A big
THANK YOU for this comprehensive guide. I'm currently implementing it and it seems to be very clear to me that this approach will work somehow
Results:
ONLINE MIGRATION of VMs¹ only works, if you set up a replication job beforehand and
OFFLINE MIGRATION works out of the box for VMs and CTs.
¹As CTs are always "restarted" during migration the CT online migration is more like an offline migration. So the replication job for CTs is not needed necessarily.

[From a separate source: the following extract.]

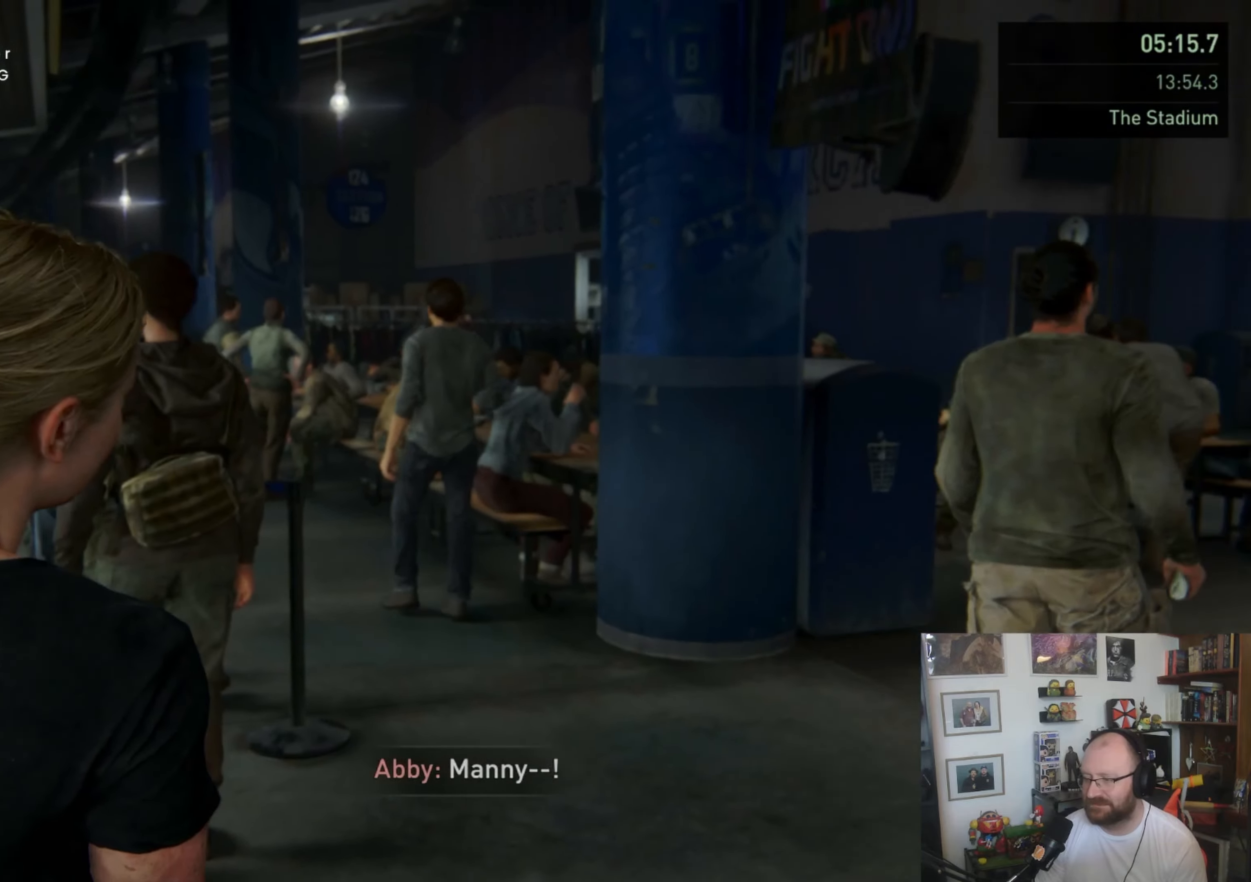
{"buttons": ["L1"], "left_stick": "up", "right_stick": "center", "events": [[300, "left_stick", "up"], [433, "right_stick", "center"]]}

And one small detail might be good to know for others too:
1. Applying your patch file (the code you were posting) using
patch /root/ZFSPoolPlugin.pm.patch /usr/share/perl5/PVE/Storage/ZFSPoolPlugin.pm
did result in an error because of a
missing bracket:
Code:
2024-11-23 23:28:29 [pve] Missing right curly or square bracket at /usr/share/perl5/PVE/Storage/ZFSPoolPlugin.pm line 870, at end of line
2024-11-23 23:28:29 [pve] syntax error at /usr/share/perl5/PVE/Storage/ZFSPoolPlugin.pm line 870, at EOF
2024-11-23 23:28:29 [pve] Compilation failed in require at /usr/share/perl5/PVE/Storage.pm line 38, <DATA> line 960.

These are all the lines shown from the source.